Search code examples
rapache-sparksparklyr

What is the equivalent of R's list() function in sparklyr?


Below is a sample R code. I would like to do the same in sparklyr.

custTrans1 <- Pdt_table %>% 
  group_by(Main_CustomerID) %>% 
  summarise(Invoice = as.vector(list(Invoice_ID)),Industry = as.vector(list(Industry)))

where Pdt_table is spark data frame and Main_CustomerID, Invoice_ID and Industry are variables.

I would like to create list of the above variables and convert it to vector.
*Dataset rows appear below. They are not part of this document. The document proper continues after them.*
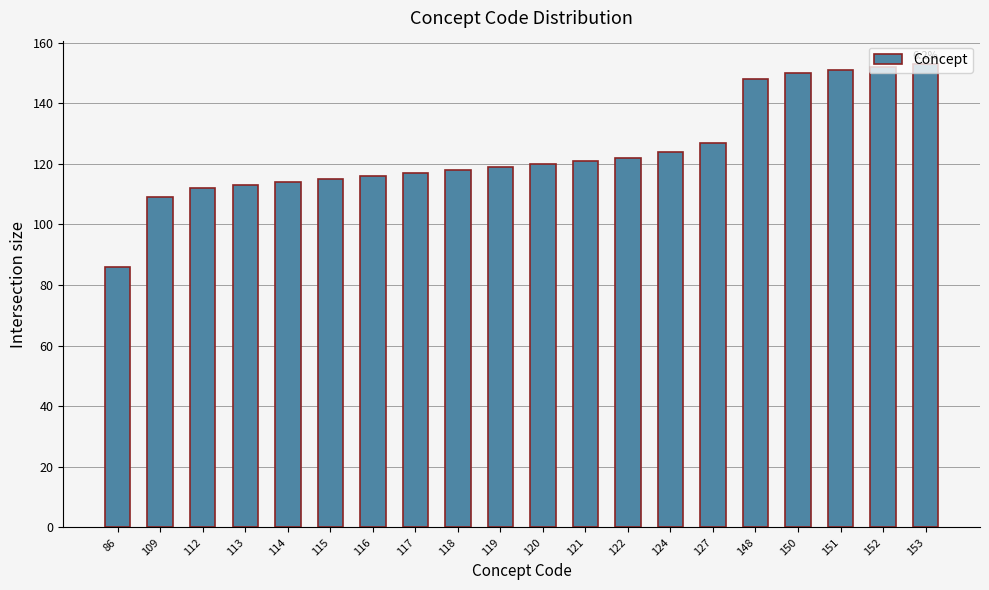

Which label corresponds to the smallest value in the chart?

86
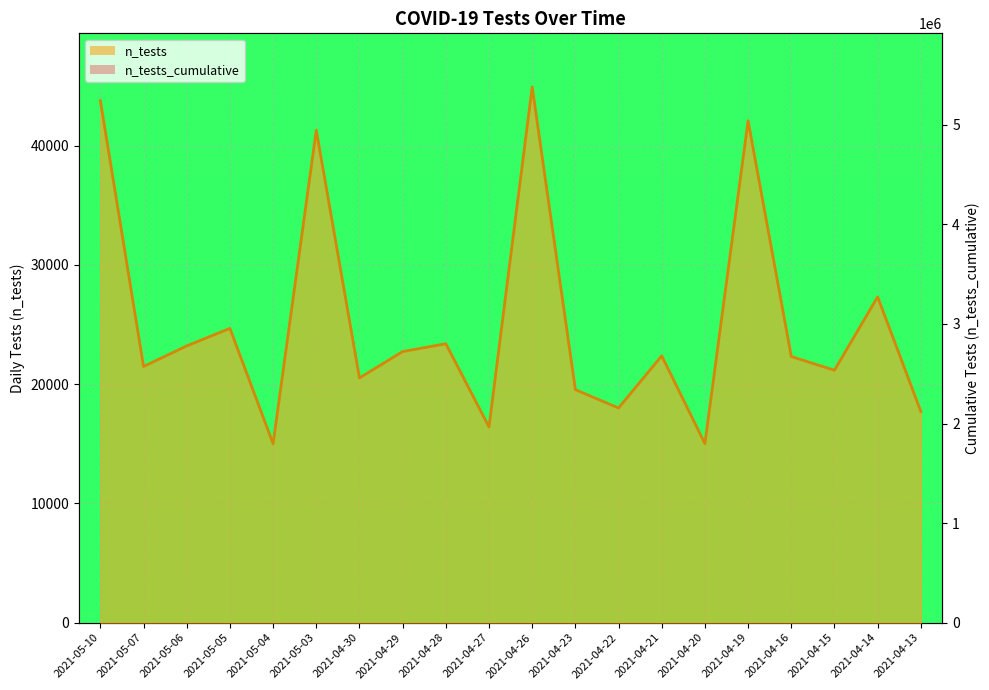

What is the total value across all series at 2021-05-04?

5283481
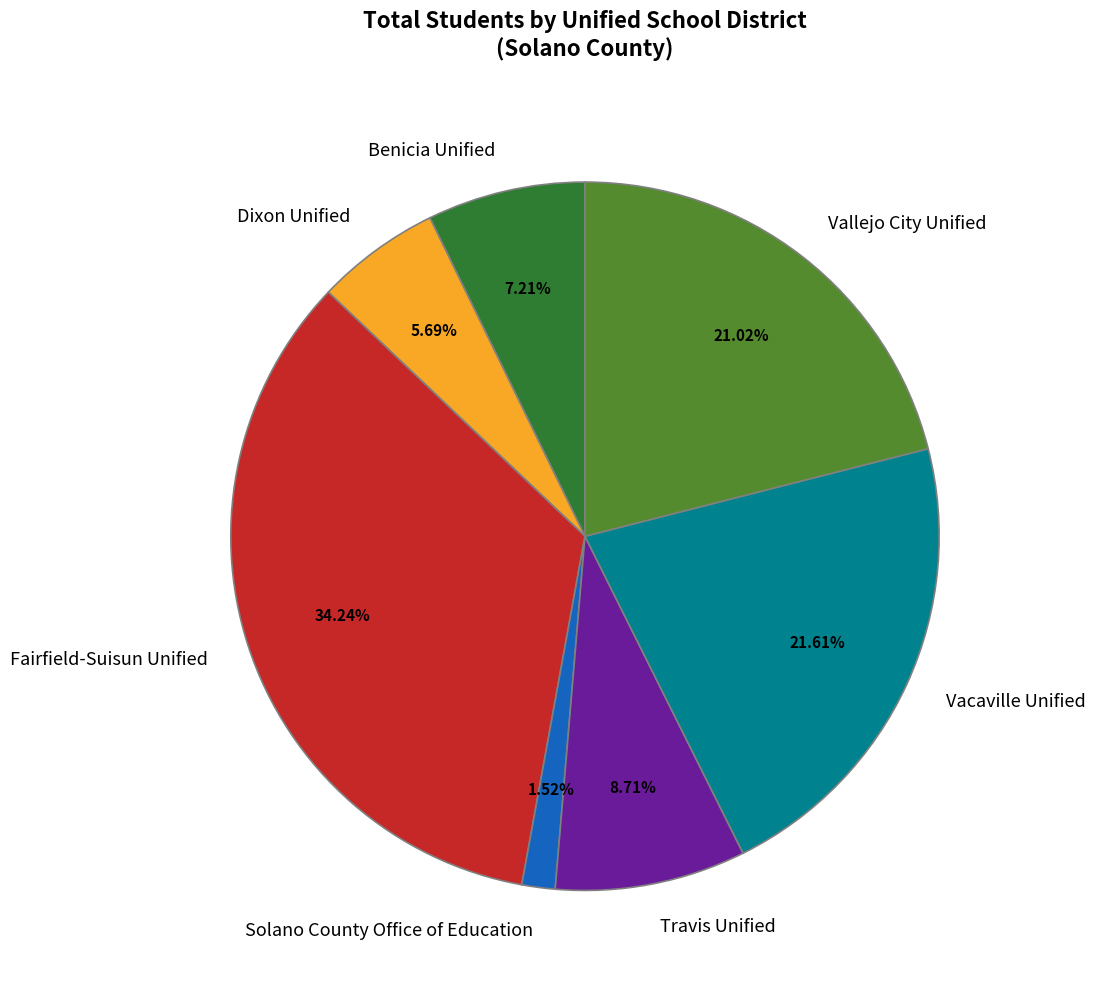

Count the number of slices in the pie.

7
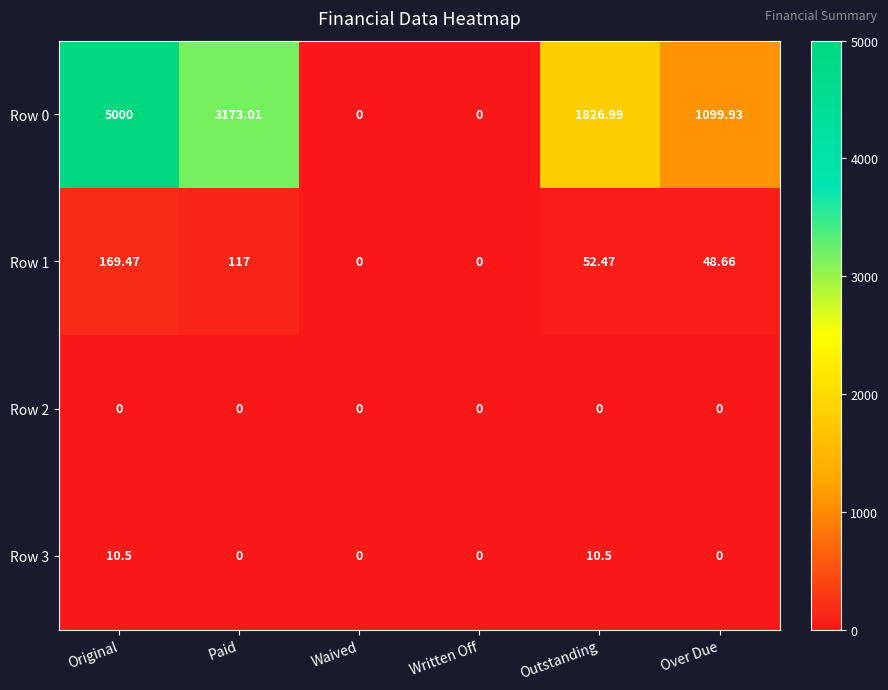

Which category has the highest value in the Row 0 series?

Original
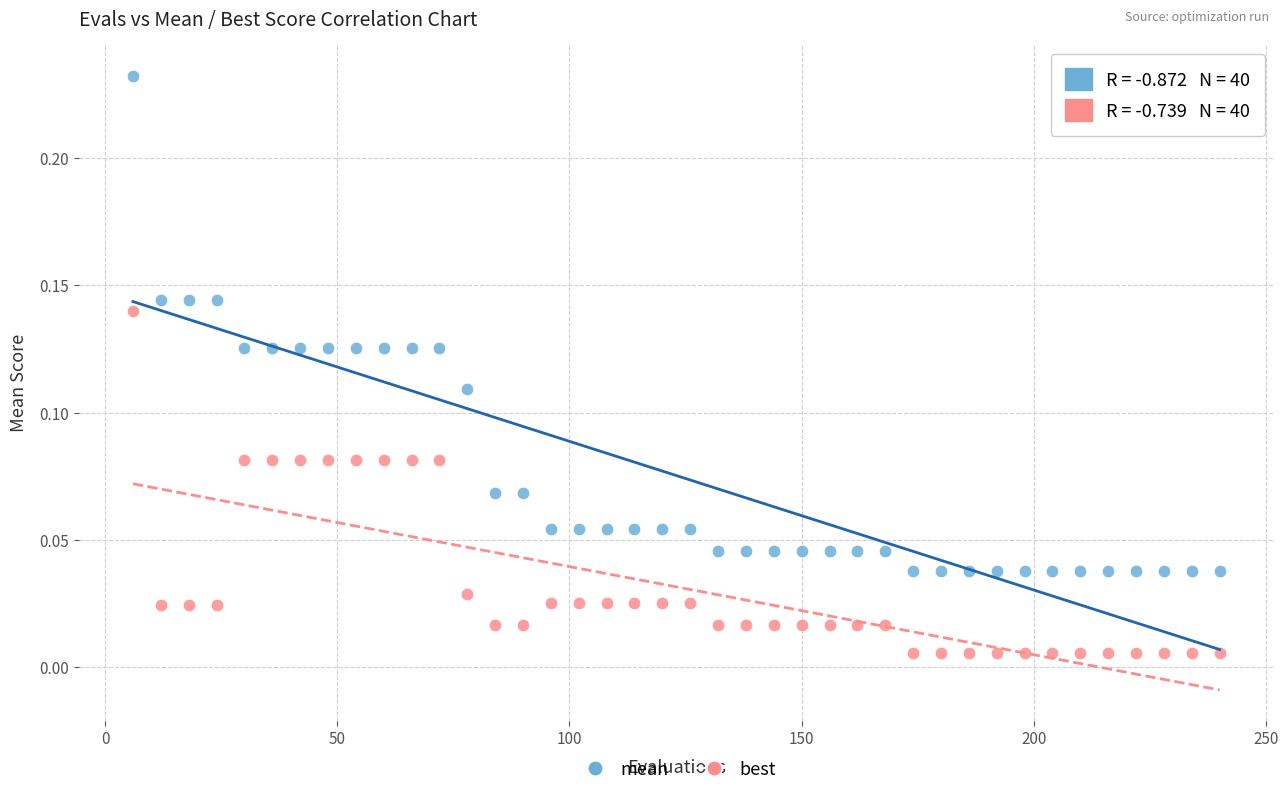

Which series contains the lowest Y value?

best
How can I do it in sparklyr?


Solution

  • You can use collect_list or collect_set:

    set.seed(1)
    df <- copy_to(
      sc, tibble(group = rep(c("a", "b"), 3), value = runif(6)),
      name = "df"
    )
    
    result <- df %>% group_by(group) %>% summarise(values = collect_list(value))
    result
    
    # Source:   lazy query [?? x 2]
    # Database: spark_connection
      group values    
      <chr> <list>    
    1 b     <list [3]>
    2 a     <list [3]>
    

    which is translated to the following query:

    result %>% show_query()
    
    <SQL>
    SELECT `group`, COLLECT_LIST(`value`) AS `values`
    FROM `df`
    GROUP BY `group`
    

    with corresponding execution plan:

    result %>% optimizedPlan()
    
    <jobj[213]>
      org.apache.spark.sql.catalyst.plans.logical.Aggregate
      Aggregate [group#259], [group#259, collect_list(value#260, 0, 0) AS values#345]
    +- InMemoryRelation [group#259, value#260], true, 10000, StorageLevel(disk, memory, deserialized, 1 replicas), `df`
          +- Scan ExistingRDD[group#259,value#260]
    

    and schema (with array<...> column):

    root
     |-- group: string (nullable = true)
     |-- values: array (nullable = true)
     |    |-- element: double (containsNull = true)
    

    Please keep in mind that:

    • Operation like this one is very expensive in a distributed system.
    • Depending on the data distribution might not be feasible.
    • Complex types are somewhat hard to handle in Spark in general, and sparklyr with it's tidy data focus, doesn't make things easier. To process the result efficiently you may require a Scala extension.